SCIENTIFIC REPORTS, cilt.16, sa.1, 2026 (SCI-Expanded, Scopus) identifier identifier identifier

  • Yayın Türü: Makale / Tam Makale
  • Cilt numarası: 16 Sayı: 1
  • Basım Tarihi: 2026
  • Doi Numarası: 10.1038/s41598-026-41464-9
  • Dergi Adı: SCIENTIFIC REPORTS
  • Derginin Tarandığı İndeksler: Science Citation Index Expanded (SCI-EXPANDED), Scopus, BIOSIS, Chemical Abstracts Core, MEDLINE, Directory of Open Access Journals
  • Recep Tayyip Erdoğan Üniversitesi Adresli: Evet

Özet

The current paper proposes an AI-based method for the vibration control of smart plate systems.
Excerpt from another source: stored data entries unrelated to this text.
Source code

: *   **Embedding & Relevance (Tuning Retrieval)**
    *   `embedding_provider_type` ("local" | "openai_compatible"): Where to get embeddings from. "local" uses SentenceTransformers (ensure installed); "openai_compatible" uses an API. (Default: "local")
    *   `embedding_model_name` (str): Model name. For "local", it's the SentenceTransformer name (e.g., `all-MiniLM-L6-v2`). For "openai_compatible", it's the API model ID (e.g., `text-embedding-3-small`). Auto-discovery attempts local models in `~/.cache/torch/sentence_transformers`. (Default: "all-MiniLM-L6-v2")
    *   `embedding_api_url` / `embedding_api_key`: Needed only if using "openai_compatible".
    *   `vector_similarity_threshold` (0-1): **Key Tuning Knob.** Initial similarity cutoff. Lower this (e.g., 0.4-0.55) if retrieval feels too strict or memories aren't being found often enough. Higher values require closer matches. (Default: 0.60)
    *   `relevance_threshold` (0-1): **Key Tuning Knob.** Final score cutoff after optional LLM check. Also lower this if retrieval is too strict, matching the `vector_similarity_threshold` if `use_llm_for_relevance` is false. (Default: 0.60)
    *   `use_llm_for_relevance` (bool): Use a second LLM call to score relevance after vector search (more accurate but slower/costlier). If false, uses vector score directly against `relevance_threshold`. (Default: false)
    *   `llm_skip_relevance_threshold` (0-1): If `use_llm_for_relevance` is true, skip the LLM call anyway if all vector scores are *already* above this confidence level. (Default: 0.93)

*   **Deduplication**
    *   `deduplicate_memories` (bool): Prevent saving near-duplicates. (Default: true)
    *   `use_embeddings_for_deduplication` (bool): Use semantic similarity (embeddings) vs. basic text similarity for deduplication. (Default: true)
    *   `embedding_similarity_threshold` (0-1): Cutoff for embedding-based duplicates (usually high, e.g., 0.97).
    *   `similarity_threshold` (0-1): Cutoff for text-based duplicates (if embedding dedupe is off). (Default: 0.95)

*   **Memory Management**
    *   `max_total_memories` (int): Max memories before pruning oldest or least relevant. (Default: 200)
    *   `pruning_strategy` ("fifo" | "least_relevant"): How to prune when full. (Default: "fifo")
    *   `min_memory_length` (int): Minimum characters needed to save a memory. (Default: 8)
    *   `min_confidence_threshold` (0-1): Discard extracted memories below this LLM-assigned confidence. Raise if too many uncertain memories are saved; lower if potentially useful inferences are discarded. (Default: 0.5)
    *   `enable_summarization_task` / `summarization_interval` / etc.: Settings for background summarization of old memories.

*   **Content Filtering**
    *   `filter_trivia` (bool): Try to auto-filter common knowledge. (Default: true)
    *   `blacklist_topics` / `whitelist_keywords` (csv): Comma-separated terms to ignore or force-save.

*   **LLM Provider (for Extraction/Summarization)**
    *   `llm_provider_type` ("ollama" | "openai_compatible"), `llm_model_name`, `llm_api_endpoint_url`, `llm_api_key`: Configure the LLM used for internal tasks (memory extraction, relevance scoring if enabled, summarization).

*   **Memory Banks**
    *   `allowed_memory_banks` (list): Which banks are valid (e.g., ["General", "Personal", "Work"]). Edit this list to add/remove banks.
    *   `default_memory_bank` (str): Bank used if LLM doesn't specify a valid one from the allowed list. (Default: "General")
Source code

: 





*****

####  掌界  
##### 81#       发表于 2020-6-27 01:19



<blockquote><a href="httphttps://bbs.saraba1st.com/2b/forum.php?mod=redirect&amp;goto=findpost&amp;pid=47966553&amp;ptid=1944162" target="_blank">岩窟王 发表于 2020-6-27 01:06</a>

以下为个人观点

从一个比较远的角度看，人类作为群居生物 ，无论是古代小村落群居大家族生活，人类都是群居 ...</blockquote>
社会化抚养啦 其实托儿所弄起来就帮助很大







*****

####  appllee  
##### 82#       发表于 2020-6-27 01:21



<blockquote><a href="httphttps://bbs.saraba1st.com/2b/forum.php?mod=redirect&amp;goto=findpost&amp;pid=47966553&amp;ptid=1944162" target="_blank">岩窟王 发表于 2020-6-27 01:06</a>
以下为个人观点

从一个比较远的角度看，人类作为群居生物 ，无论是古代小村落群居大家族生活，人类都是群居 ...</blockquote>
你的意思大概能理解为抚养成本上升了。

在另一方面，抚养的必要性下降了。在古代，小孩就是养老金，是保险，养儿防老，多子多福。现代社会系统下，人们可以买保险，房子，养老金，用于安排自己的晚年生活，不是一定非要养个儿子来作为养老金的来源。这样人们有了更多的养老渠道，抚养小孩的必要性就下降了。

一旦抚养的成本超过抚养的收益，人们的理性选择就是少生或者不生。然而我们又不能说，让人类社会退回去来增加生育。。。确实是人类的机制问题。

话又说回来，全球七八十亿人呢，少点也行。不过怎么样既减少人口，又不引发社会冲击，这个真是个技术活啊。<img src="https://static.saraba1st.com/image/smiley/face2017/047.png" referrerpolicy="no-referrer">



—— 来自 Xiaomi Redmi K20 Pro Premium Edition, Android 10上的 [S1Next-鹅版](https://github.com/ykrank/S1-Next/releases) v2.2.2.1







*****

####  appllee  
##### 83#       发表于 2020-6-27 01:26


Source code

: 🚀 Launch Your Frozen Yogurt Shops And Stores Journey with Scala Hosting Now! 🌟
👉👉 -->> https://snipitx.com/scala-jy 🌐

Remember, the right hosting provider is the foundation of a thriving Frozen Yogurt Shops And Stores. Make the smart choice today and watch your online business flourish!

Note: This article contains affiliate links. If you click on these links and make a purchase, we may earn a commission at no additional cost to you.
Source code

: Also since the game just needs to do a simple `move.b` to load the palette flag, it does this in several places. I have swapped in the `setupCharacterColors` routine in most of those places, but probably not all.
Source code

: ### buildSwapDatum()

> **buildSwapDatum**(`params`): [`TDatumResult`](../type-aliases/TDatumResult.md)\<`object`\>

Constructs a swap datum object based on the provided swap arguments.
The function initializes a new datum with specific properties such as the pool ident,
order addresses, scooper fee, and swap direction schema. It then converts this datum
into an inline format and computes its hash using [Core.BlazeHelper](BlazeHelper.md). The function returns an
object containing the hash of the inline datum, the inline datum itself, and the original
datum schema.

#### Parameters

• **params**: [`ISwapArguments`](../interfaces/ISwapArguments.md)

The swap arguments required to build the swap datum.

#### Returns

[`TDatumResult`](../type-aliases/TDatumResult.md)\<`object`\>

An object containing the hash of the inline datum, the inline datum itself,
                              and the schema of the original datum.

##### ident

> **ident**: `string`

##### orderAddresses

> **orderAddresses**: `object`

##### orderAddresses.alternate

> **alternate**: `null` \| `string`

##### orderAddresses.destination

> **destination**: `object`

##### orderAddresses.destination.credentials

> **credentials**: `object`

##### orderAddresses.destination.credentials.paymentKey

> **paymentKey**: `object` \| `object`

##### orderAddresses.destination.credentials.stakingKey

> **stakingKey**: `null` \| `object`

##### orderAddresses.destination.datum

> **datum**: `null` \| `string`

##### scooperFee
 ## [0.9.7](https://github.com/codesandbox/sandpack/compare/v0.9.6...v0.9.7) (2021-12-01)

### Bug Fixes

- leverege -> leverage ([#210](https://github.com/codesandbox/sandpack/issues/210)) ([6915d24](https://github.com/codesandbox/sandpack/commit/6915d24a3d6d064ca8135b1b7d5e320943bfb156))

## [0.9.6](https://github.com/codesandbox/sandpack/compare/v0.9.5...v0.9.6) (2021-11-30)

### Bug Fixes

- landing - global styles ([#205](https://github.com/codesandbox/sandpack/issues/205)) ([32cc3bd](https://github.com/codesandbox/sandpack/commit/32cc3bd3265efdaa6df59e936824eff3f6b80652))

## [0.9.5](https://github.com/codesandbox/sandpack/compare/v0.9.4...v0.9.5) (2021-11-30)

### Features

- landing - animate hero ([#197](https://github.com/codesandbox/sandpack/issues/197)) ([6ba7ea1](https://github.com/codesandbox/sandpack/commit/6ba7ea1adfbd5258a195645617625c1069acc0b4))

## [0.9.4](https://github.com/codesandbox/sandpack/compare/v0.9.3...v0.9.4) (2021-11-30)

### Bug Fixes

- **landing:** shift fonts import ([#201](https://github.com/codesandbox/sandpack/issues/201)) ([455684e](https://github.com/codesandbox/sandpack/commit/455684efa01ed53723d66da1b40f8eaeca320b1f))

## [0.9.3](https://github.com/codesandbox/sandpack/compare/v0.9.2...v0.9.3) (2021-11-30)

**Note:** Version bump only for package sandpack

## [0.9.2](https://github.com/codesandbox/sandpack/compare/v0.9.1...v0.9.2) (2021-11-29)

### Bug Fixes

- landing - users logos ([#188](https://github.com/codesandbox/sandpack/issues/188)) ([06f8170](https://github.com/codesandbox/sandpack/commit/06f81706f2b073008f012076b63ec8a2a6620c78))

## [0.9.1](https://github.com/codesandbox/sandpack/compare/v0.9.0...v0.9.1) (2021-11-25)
The application is set for next-generation sports engineering, where performance enhancement is the main goal. The system consists of a core of coarse aggregate ultra-high-performance concrete (CA-UHPA) and piezoelectric face sheets, which are mounted on an elastic foundation. The properties of the material composite are foreseen based on the Halpin-Tsai models and the law of mixtures. Looking into the system's dynamic performance in a very thorough way is done using the quasi-3D theory having four variables. This theory gives the opportunity for the full consideration of the distribution of transverse shear strains and stresses throughout the plate thickness. The governing equations of the resonant response are derived by employing the concept of piezoelectricity together with Hamilton's energy principles. The elastic foundation is analyzed using both Winkler and Pasternak coefficients, thereby allowing the interaction of the plate and its support substrate to be included. The solution is achieved through using the physics-informed neural networks (PINNs) technique, which not only accurately and efficiently replaces the conventional Legendre Polynomial Expansions with deep neural networks (DNNs) for more computational efficiency and accuracy but also doubles the legacy of AI-powered methods in terms of real-time system adaptability and optimal vibration control under changing scenarios. A DNN-based verification process assists in obtaining and confirming the trustworthiness of the results. This research marks above all and the first time as a very promising new direction in the smart systems vibration control area in sports, and it is highly anticipated that the new development will have a positive impact on the performance and durability optimization of advanced sports equipment. The introduced method embodies a patent-driven technology leap in vibration control, where AI and new materials join forces to solve challenging problems.